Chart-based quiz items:
▬▬▬▬▬▬
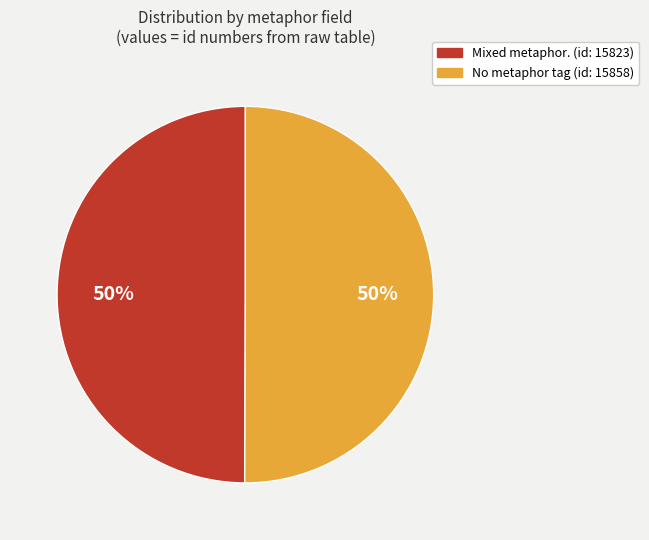

To the nearest percent, what is the average slice percentage?

50%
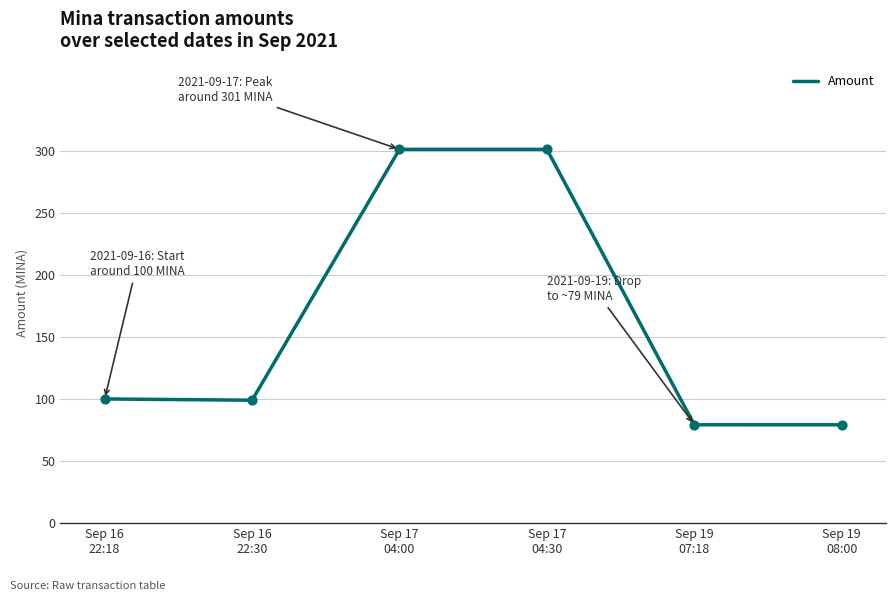

Between Sep 17
04:30 and Sep 16
22:18, which is larger?

Sep 17
04:30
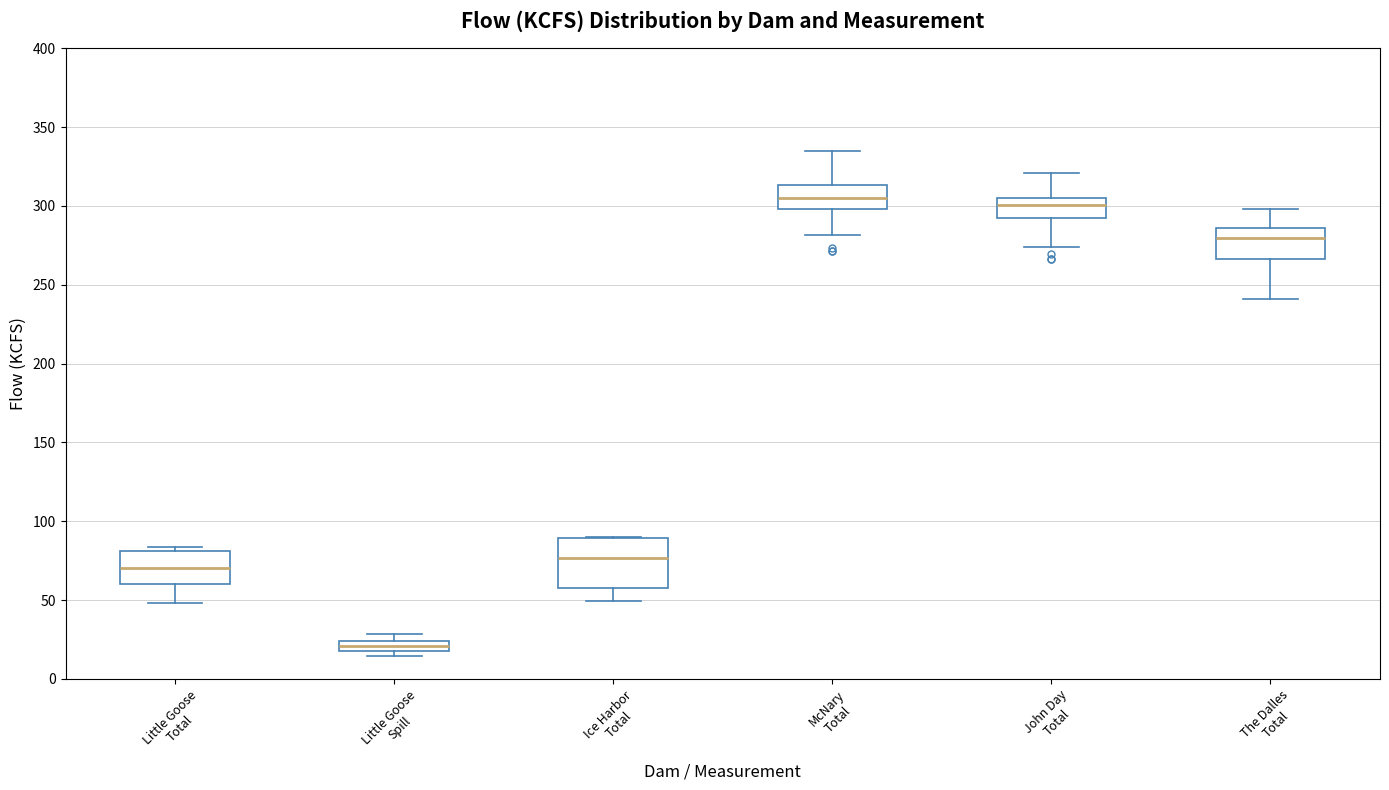

Where is the upper edge of the box for McNary Total on the y-axis? The values are not printed on the chart, so give them approximately, as read against the axis.

315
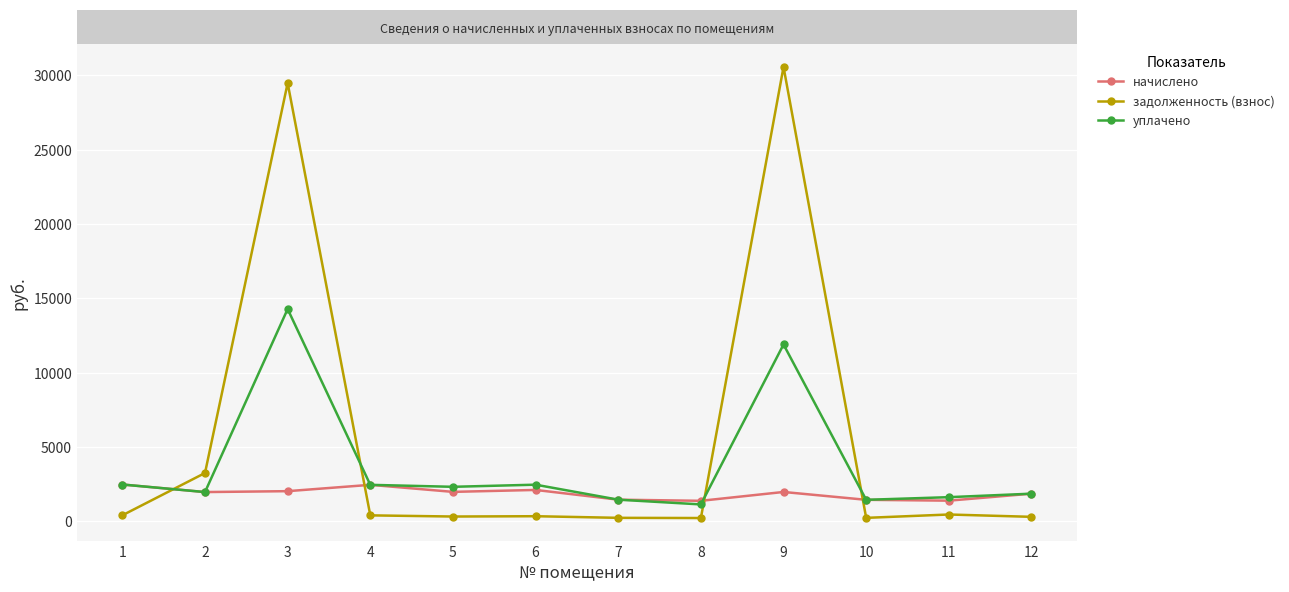

Rank the series by their average value, from lowest to highest.

начислено, уплачено, задолженность (взнос)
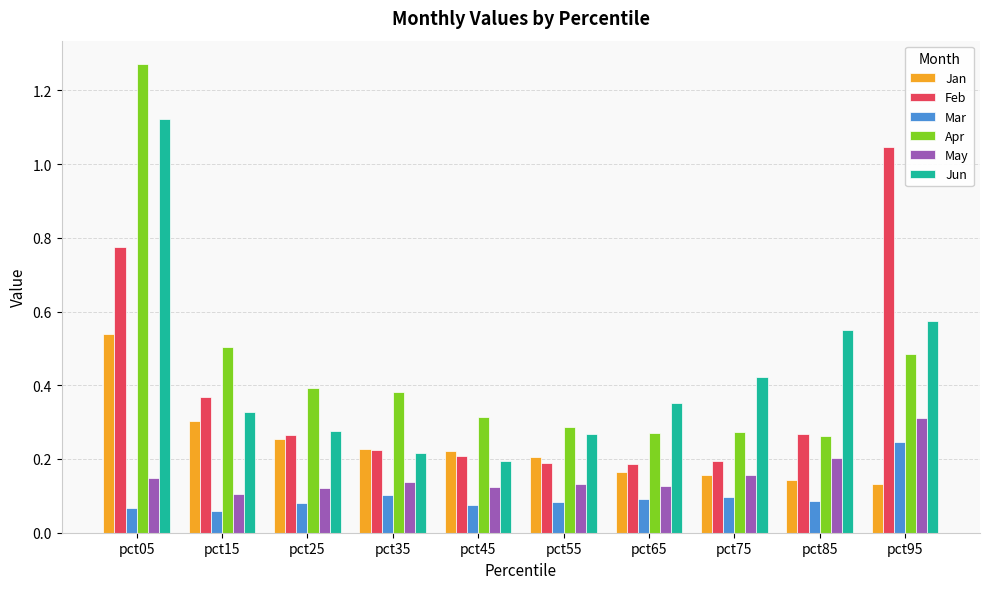

At which category is the sum across all series the highest?

pct05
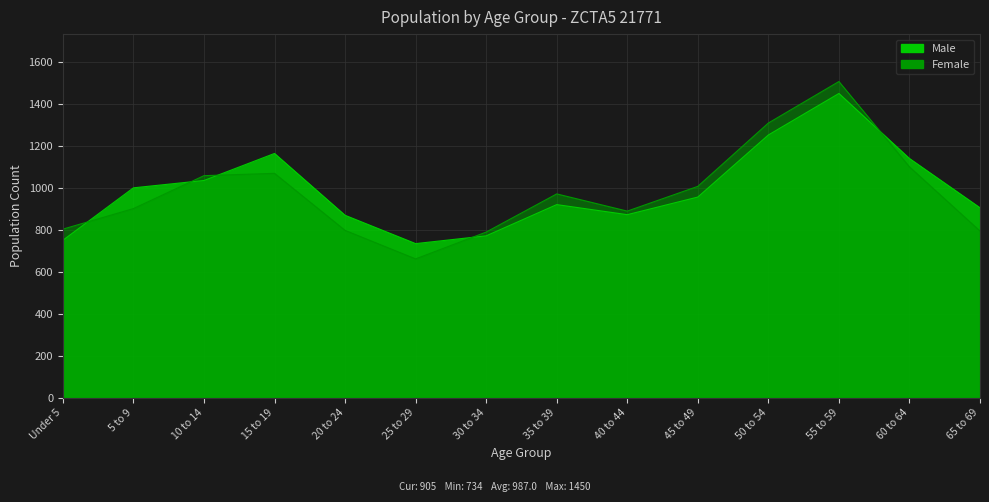

What is the sum of the Male values at 25 to 29 and 40 to 44?

1606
▬▬▬▬▬▬
Reproduce the rows exactly, starting with the line that contains "At which category" and continuing through the end of the rows. Leave the pictures out of your answer.

Exercise output:
At which category is the sum across all series the highest?

pct05

What is the sum of the Male values at 25 to 29 and 40 to 44?

1606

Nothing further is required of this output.